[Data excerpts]
"""

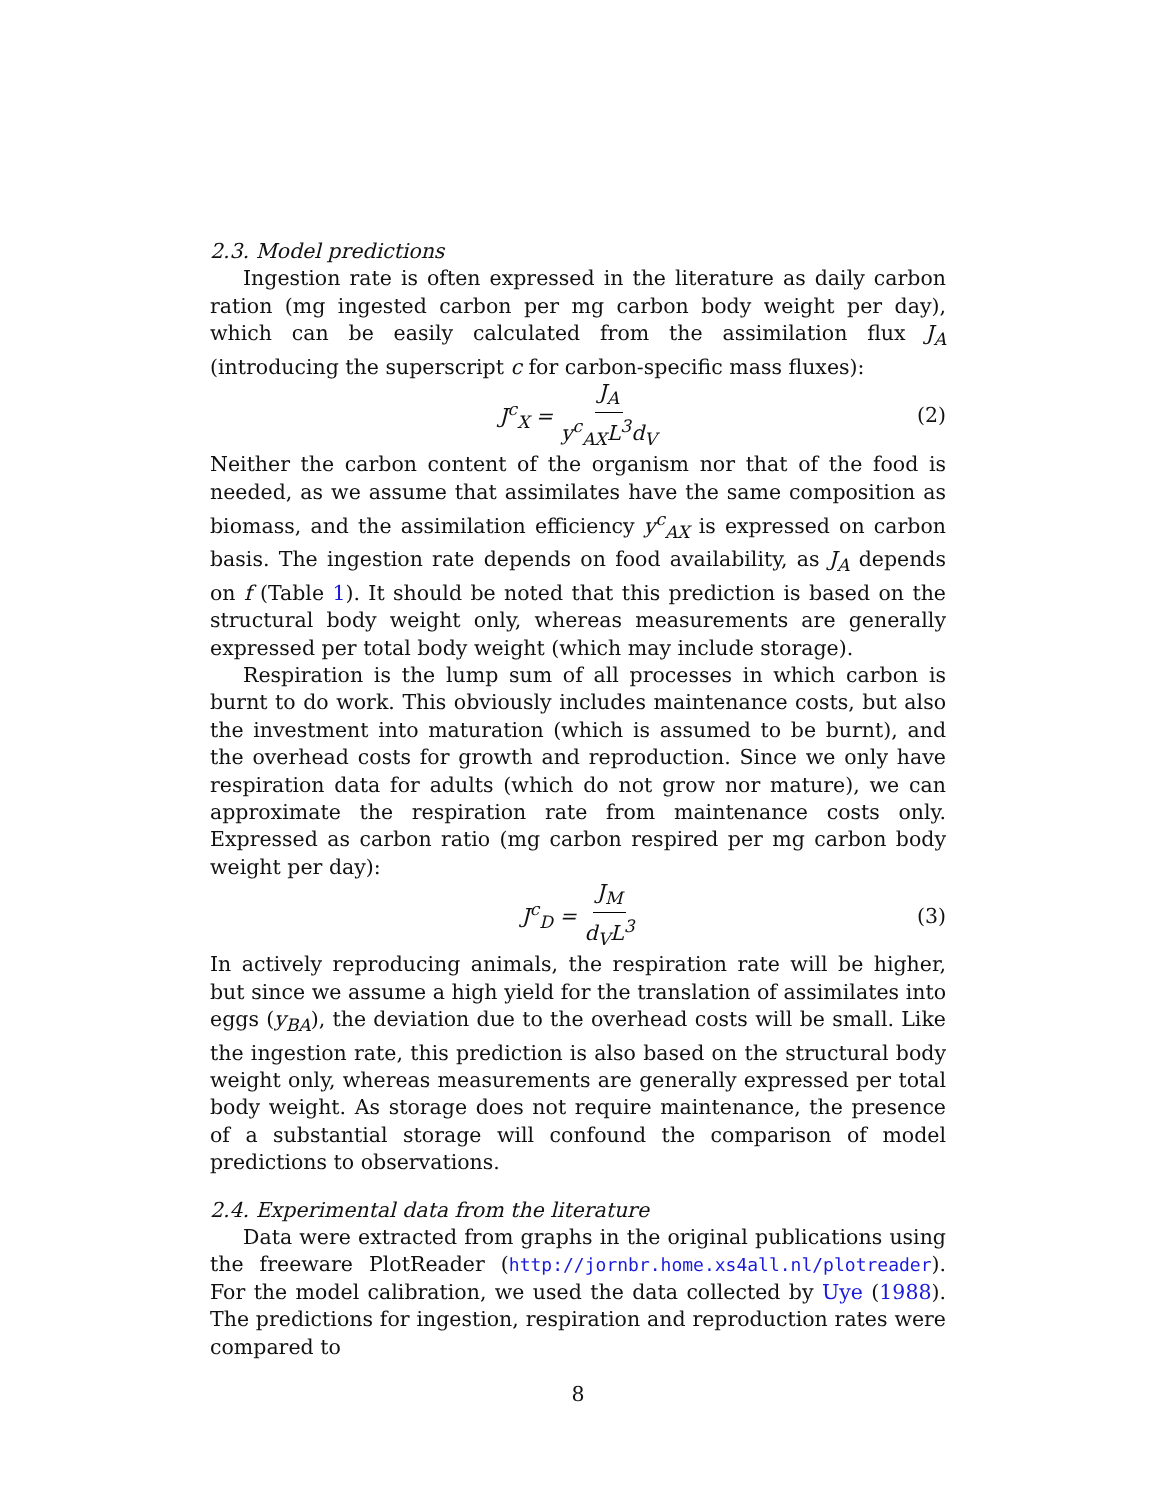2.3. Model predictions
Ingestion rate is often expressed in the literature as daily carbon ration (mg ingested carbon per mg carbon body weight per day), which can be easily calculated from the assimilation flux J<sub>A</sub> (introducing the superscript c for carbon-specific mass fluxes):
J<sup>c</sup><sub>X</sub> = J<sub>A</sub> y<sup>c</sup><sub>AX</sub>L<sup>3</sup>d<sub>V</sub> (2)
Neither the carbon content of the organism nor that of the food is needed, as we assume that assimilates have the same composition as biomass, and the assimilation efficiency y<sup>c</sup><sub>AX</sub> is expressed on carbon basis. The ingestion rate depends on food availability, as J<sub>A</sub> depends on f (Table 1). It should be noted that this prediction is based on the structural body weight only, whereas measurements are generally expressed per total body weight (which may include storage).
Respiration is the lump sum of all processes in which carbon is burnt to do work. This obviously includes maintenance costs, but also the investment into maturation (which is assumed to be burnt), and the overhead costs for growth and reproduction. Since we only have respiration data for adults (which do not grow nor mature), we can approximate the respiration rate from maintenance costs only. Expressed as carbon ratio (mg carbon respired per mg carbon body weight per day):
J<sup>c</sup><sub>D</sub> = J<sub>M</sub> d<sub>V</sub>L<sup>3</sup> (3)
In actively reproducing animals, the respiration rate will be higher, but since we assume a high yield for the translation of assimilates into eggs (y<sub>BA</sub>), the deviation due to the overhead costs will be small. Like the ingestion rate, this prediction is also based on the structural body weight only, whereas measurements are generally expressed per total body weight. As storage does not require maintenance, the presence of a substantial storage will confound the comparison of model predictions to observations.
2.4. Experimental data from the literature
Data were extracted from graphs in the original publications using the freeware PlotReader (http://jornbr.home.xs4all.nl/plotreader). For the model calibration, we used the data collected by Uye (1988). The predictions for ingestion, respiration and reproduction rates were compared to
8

"""

### TO DO:
Set the records down again word for word; the pictures stay out.

### WRITTEN ANSWER:
2.3. Model predictions
Ingestion rate is often expressed in the literature as daily carbon ration (mg ingested carbon per mg carbon body weight per day), which can be easily calculated from the assimilation flux J<sub>A</sub> (introducing the superscript c for carbon-specific mass fluxes):
J<sup>c</sup><sub>X</sub> = J<sub>A</sub> y<sup>c</sup><sub>AX</sub>L<sup>3</sup>d<sub>V</sub> (2)
Neither the carbon content of the organism nor that of the food is needed, as we assume that assimilates have the same composition as biomass, and the assimilation efficiency y<sup>c</sup><sub>AX</sub> is expressed on carbon basis. The ingestion rate depends on food availability, as J<sub>A</sub> depends on f (Table 1). It should be noted that this prediction is based on the structural body weight only, whereas measurements are generally expressed per total body weight (which may include storage).
Respiration is the lump sum of all processes in which carbon is burnt to do work. This obviously includes maintenance costs, but also the investment into maturation (which is assumed to be burnt), and the overhead costs for growth and reproduction. Since we only have respiration data for adults (which do not grow nor mature), we can approximate the respiration rate from maintenance costs only. Expressed as carbon ratio (mg carbon respired per mg carbon body weight per day):
J<sup>c</sup><sub>D</sub> = J<sub>M</sub> d<sub>V</sub>L<sup>3</sup> (3)
In actively reproducing animals, the respiration rate will be higher, but since we assume a high yield for the translation of assimilates into eggs (y<sub>BA</sub>), the deviation due to the overhead costs will be small. Like the ingestion rate, this prediction is also based on the structural body weight only, whereas measurements are generally expressed per total body weight. As storage does not require maintenance, the presence of a substantial storage will confound the comparison of model predictions to observations.
2.4. Experimental data from the literature
Data were extracted from graphs in the original publications using the freeware PlotReader (http://jornbr.home.xs4all.nl/plotreader). For the model calibration, we used the data collected by Uye (1988). The predictions for ingestion, respiration and reproduction rates were compared to
8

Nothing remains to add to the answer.